Pharmacokinetic studies with recombinant hirudin in dogs
Research article published in Folia haematologica (Leipzig, Germany : 1928) (1988)
Abstract
The knowledge of the pharmacokinetics of recombinant hirudin is essential for potential clinical use of this selective thrombin inhibitor. For detailed information about absorption, distribution and elimination, pharmacokinetic studies with recombinant hirudin were carried out in dogs. The plasma concentration time curve after intravenous injection could be best described by an open two-compartment model with first order kinetics. The subcutaneous application of recombinant hirudin produced anticoagulantly effective blood level for a prolonged period of time. Recombinant hirudin is distributed into the extracellular space. This is also found in nephrectomized dogs. Recombinant hirudin is eliminated through the kidneys by glomerular filtration in active form with a half-life of 72 minutes.
Abstract sourced from PubMed (NCBI) for the cited record. See the original publication for the authoritative version.
Summary
Peer-reviewed research on anticoagulant and antithrombotic drug development relevant to thrombin and factor inhibition.
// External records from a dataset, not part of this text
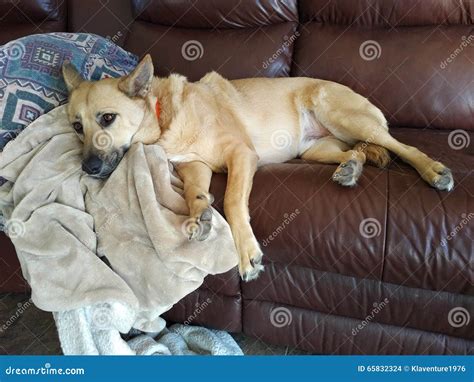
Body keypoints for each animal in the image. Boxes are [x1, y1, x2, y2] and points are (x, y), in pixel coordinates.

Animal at [61, 53, 454, 280]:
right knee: (357, 152)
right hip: (315, 149)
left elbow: (233, 201)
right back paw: (352, 167)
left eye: (107, 118)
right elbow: (193, 192)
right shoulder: (195, 165)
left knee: (401, 146)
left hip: (344, 115)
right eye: (77, 126)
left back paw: (433, 171)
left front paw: (247, 253)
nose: (88, 168)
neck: (163, 116)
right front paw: (199, 214)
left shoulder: (241, 155)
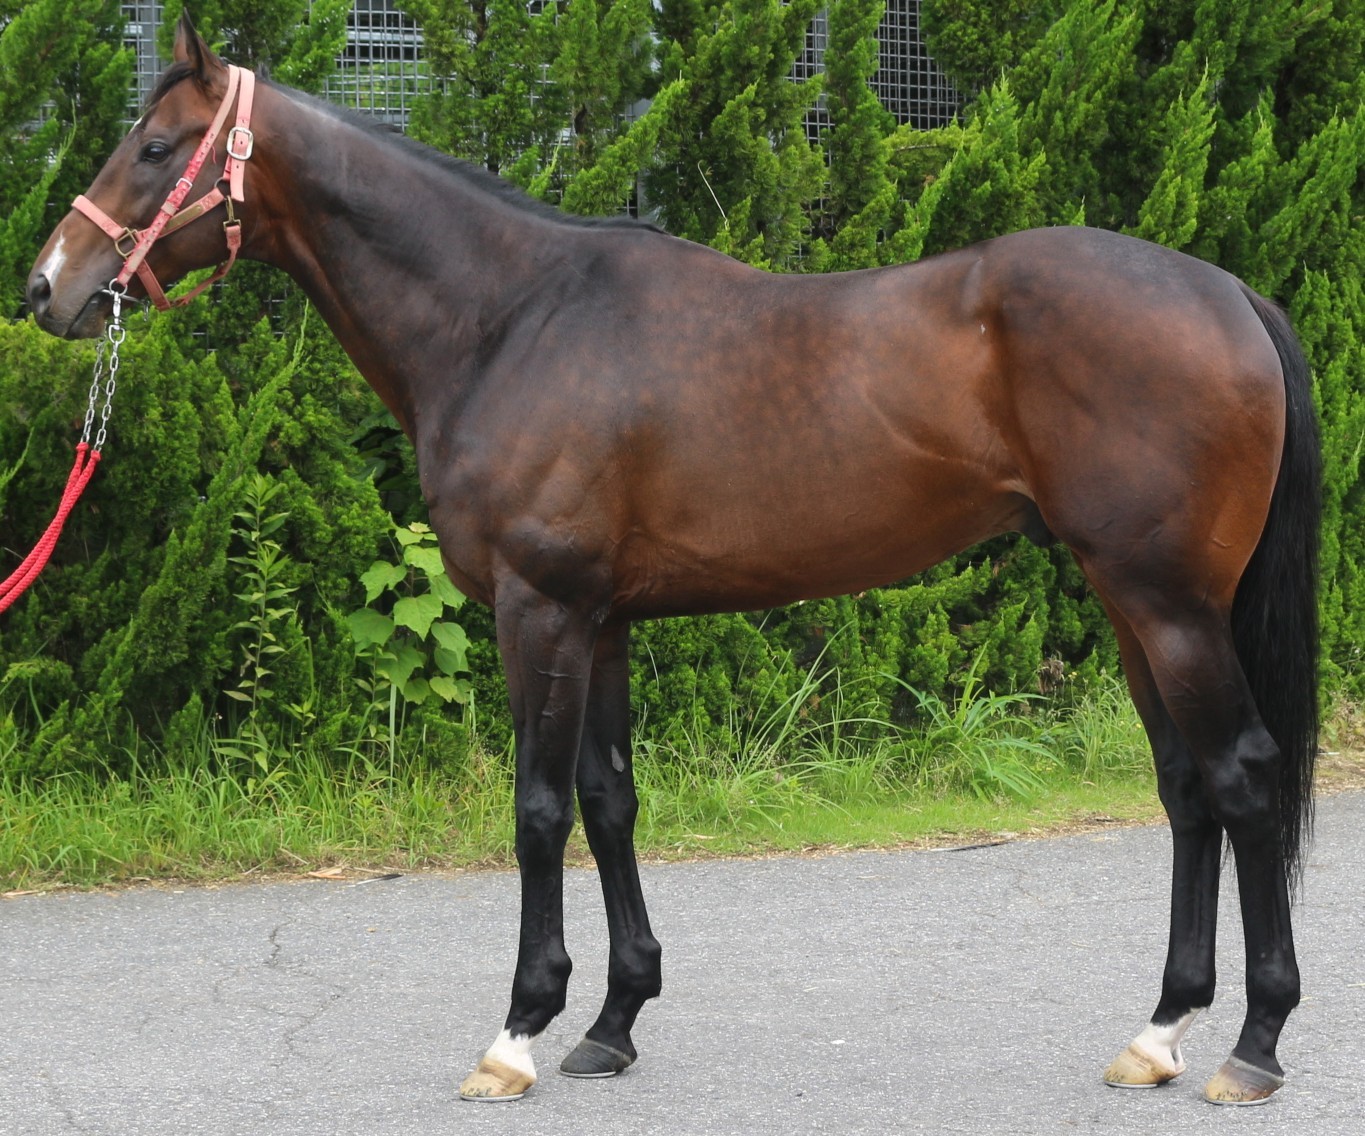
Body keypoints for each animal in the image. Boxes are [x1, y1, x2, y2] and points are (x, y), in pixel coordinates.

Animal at [26, 13, 1321, 1107]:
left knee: (1244, 774)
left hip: (1170, 604)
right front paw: (612, 1020)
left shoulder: (538, 609)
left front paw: (517, 1032)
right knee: (1187, 789)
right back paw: (1158, 1031)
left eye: (155, 147)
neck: (513, 317)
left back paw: (1254, 1046)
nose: (48, 287)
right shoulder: (600, 618)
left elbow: (539, 806)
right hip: (1134, 602)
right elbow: (610, 800)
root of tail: (1230, 291)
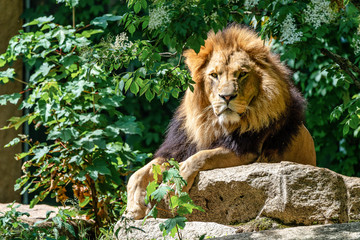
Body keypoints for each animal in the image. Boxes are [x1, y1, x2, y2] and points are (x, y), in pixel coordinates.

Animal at [126, 24, 316, 219]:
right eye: (214, 75)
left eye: (242, 74)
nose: (227, 96)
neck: (214, 124)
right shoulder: (177, 149)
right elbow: (139, 172)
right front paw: (134, 206)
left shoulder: (247, 151)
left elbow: (202, 156)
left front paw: (175, 185)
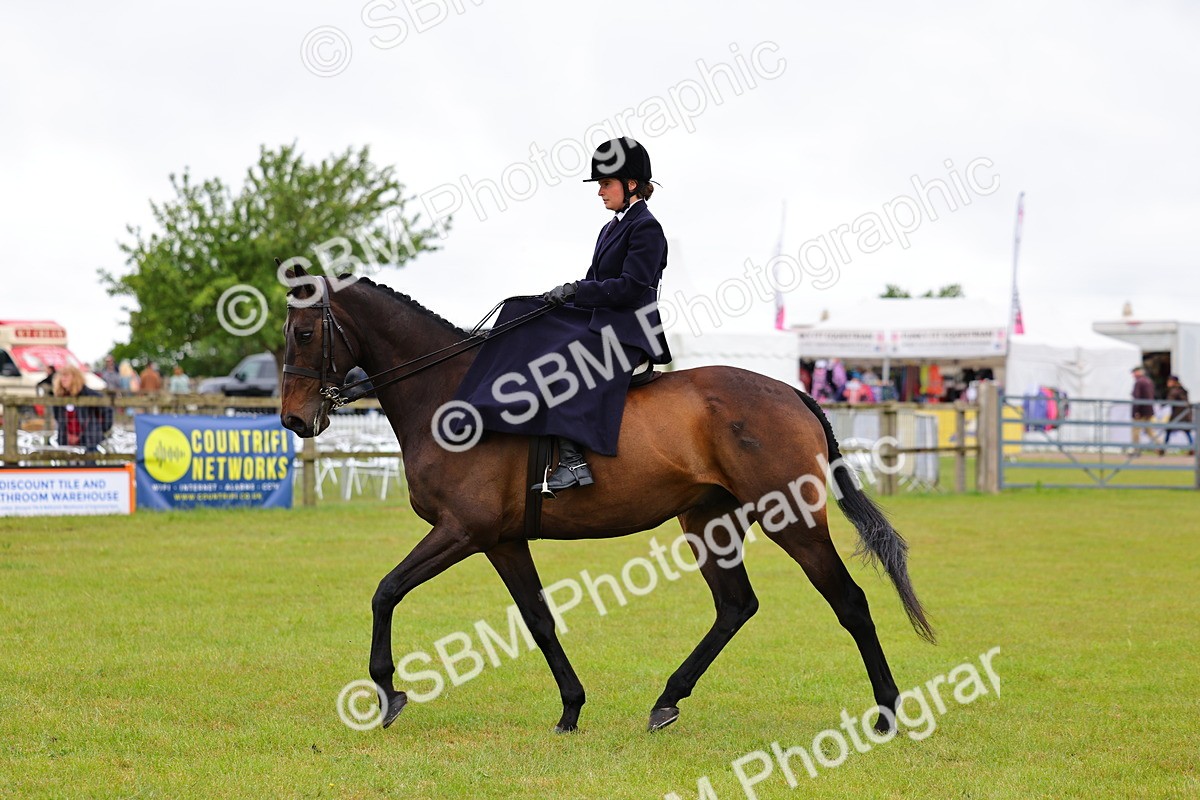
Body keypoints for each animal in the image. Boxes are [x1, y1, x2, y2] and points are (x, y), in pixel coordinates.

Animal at [278, 266, 934, 734]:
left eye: (306, 334)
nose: (293, 420)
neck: (449, 394)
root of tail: (791, 391)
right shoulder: (501, 540)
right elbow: (538, 619)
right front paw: (571, 708)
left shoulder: (463, 530)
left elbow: (386, 590)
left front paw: (386, 692)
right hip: (707, 520)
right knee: (735, 606)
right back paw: (667, 700)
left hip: (791, 518)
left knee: (848, 601)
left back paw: (886, 712)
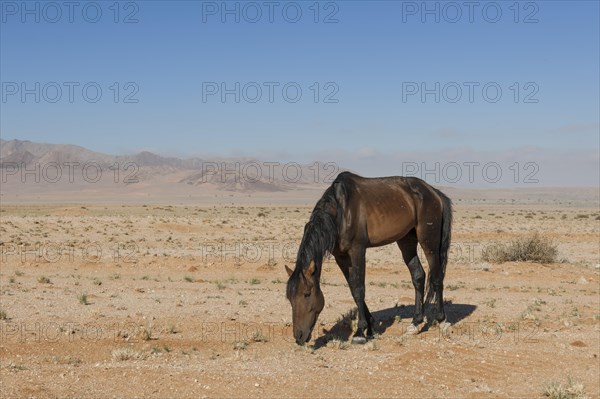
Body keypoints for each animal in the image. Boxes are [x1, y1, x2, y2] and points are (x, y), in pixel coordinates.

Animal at [284, 172, 450, 346]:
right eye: (289, 298)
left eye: (306, 294)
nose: (299, 336)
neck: (340, 212)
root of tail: (434, 192)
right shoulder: (341, 256)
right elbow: (352, 288)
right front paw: (370, 328)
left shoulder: (358, 250)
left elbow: (359, 289)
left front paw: (359, 332)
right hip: (407, 241)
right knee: (418, 276)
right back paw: (415, 323)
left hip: (429, 241)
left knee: (437, 277)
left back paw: (442, 321)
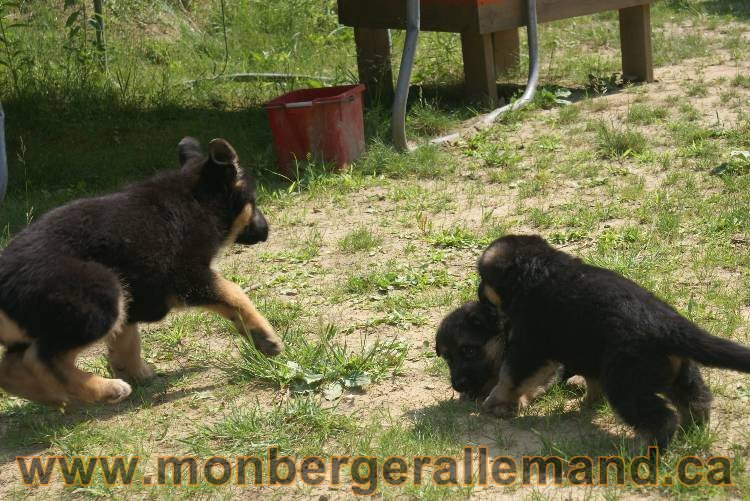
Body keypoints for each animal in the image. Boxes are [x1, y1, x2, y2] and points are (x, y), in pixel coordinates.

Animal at [0, 138, 284, 406]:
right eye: (253, 202)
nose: (267, 230)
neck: (197, 198)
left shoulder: (134, 298)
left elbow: (126, 341)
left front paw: (135, 372)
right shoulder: (188, 277)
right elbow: (234, 293)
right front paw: (264, 336)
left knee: (10, 368)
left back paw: (54, 397)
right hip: (101, 294)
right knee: (41, 359)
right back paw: (105, 389)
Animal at [482, 234, 750, 450]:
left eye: (483, 279)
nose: (479, 295)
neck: (540, 270)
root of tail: (668, 326)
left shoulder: (528, 347)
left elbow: (509, 377)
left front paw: (494, 403)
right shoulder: (587, 351)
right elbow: (592, 382)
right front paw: (587, 404)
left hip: (626, 383)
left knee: (662, 419)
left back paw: (646, 450)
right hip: (677, 370)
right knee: (697, 399)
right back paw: (692, 431)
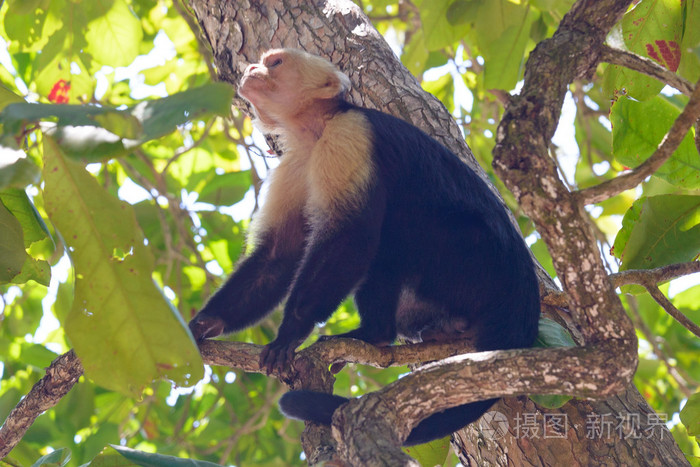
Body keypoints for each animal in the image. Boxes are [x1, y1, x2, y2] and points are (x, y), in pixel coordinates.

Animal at [189, 47, 540, 446]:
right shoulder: (294, 164)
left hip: (473, 261)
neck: (316, 130)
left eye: (275, 63)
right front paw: (205, 323)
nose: (250, 68)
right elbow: (278, 255)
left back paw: (374, 334)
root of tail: (523, 295)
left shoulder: (348, 136)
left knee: (388, 238)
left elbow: (349, 236)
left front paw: (290, 332)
Indexed in PubMed and verified against the NCBI record.
Why This Matters for Hirudotherapy
This animal pharmacokinetic study characterized recombinant hirudin, the selective thrombin inhibitor originally derived from the medicinal leech, in dogs, finding that intravenous disposition fit a two-compartment first-order model, subcutaneous dosing produced prolonged anticoagulant blood levels, the drug distributed into the extracellular space, and it was eliminated by renal glomerular filtration in active form with a roughly 72-minute half-life. This is directly relevant to the leech-secretome drug-discovery story: it is foundational preclinical pharmacology establishing how the leech's signature anticoagulant behaves in vivo and informing the dosing rationale that underpinned later development of recombinant hirudins. Caveat: this is an early (1988) preclinical canine study of an isolated recombinant molecule, not a clinical trial and not a study of leech-applied hirudotherapy, so its parameters cannot be translated directly to human treatment.